==== Passage to read ====
Gotha – Ilm-Kreis is an electoral constituency (German: Wahlkreis) represented in the Bundestag. It elects one member via first-past-the-post voting. Under the current constituency numbering system, it is designated as constituency 192. It is located in west-central Thuringia, comprising the districts of Gotha and Ilm-Kreis.

Gotha – Ilm-Kreis was created for the inaugural 1990 federal election after German reunification. Since 2021, it has been represented by Marcus Bühl of the Alternative for Germany (AfD).

Geography
Gotha – Ilm-Kreis is located in west-central Thuringia. As of the 2021 federal election, it comprises the districts of Gotha and Ilm-Kreis.

History
Gotha – Ilm-Kreis was created after German reunification in 1990, then known as Gotha – Arnstadt. It acquired its current name in the 2002 election. In the 1990 through 1998 elections, it was constituency 299 in the numbering system. In the 2002 and 2005 elections, it was number 193. Since the 2009 election, it has been number 192.
==== Data supplied ====
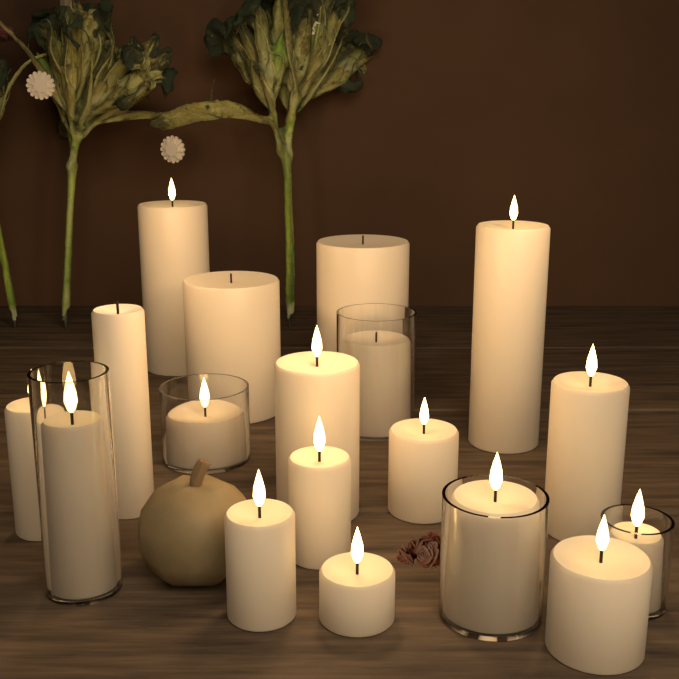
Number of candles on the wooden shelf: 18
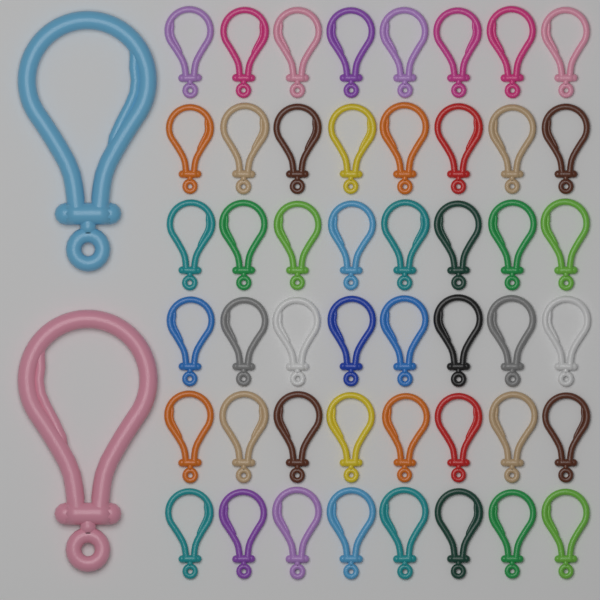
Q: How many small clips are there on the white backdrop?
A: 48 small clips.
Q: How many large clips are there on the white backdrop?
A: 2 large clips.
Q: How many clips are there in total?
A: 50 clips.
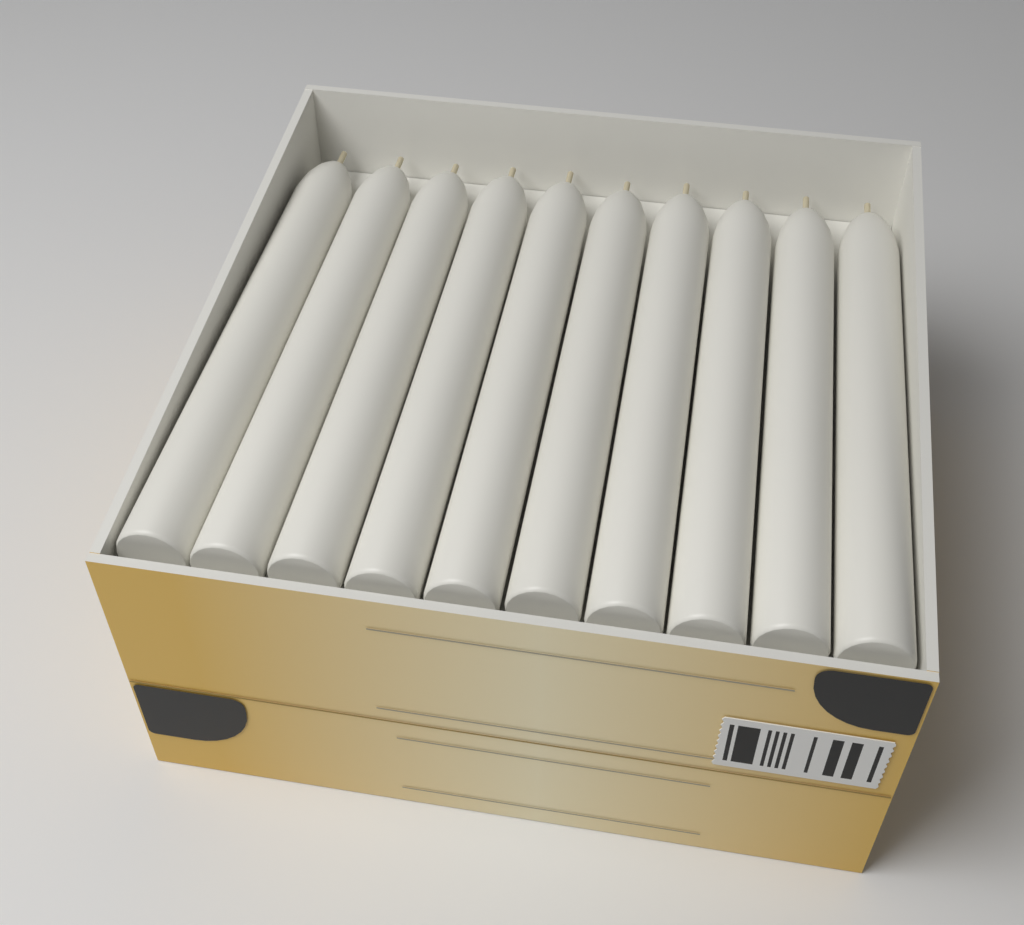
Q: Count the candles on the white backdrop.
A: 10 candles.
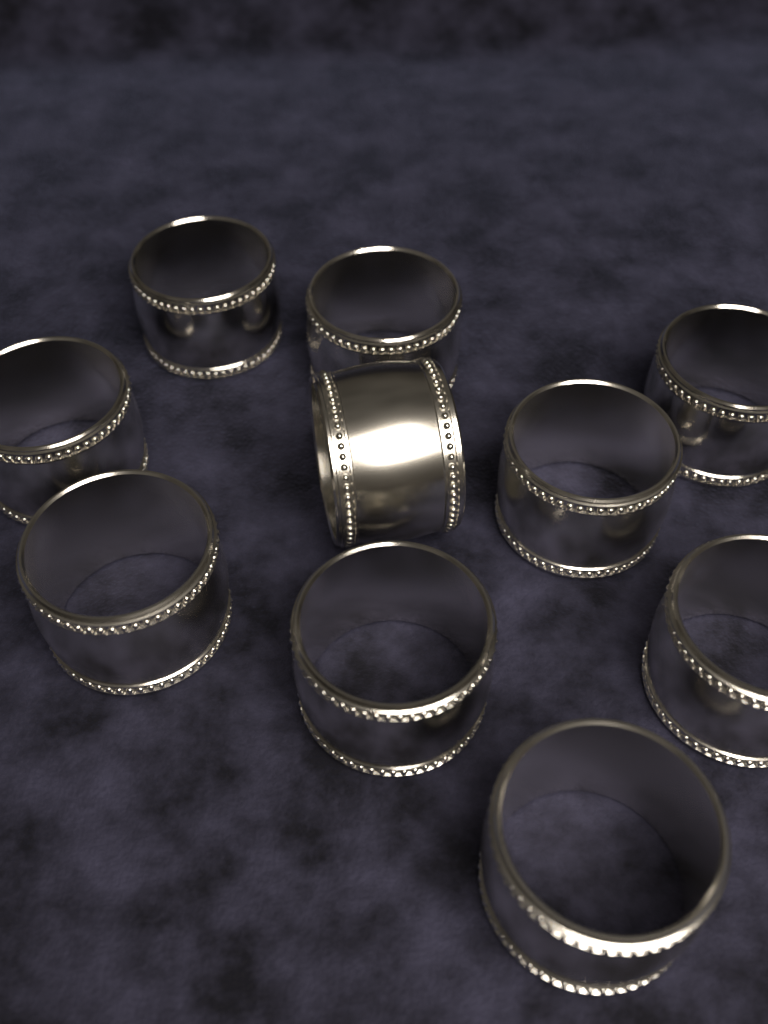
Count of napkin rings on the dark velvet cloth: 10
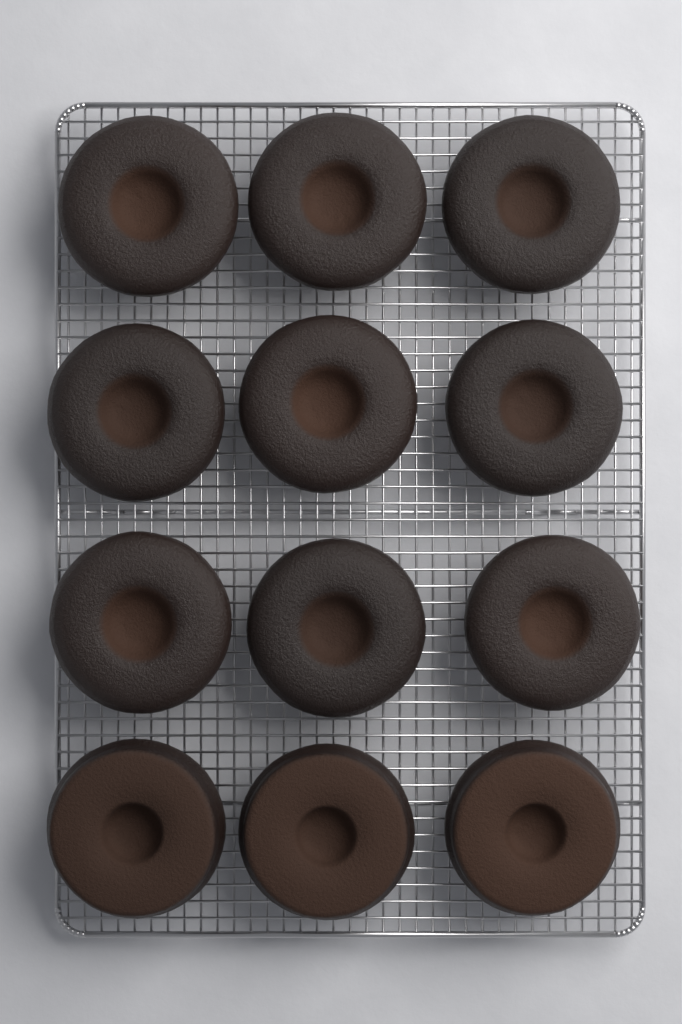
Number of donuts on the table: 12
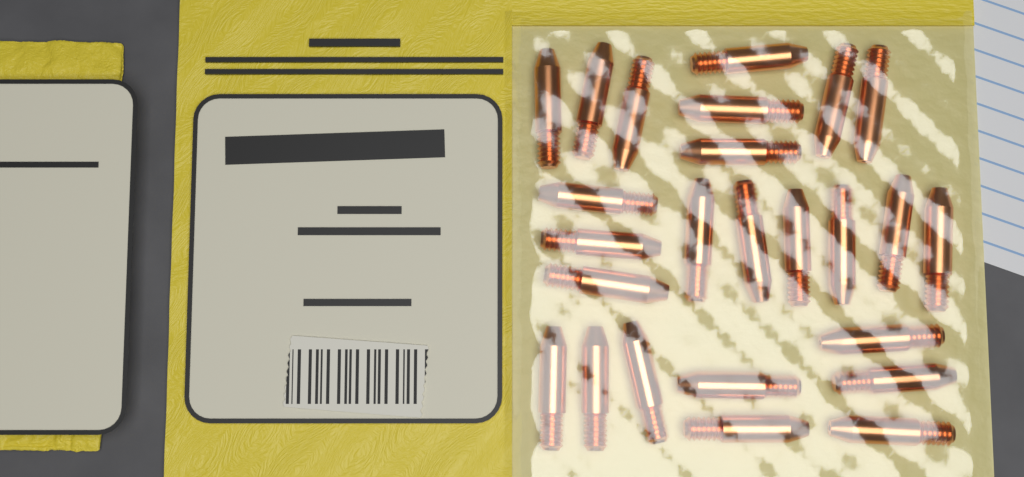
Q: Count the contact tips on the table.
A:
====
Tasks for this exercise:
**1)** Translate the sentence "It elects one member via first-past-the-post voting." from the constituency article into French.
**2)** Count the lines of the entries in which the string "clips" appears, treating case as significant, and state only the number.

Correct answers:
**1)** Elle élit un député au scrutin uninominal majoritaire à un tour.

**2)** 6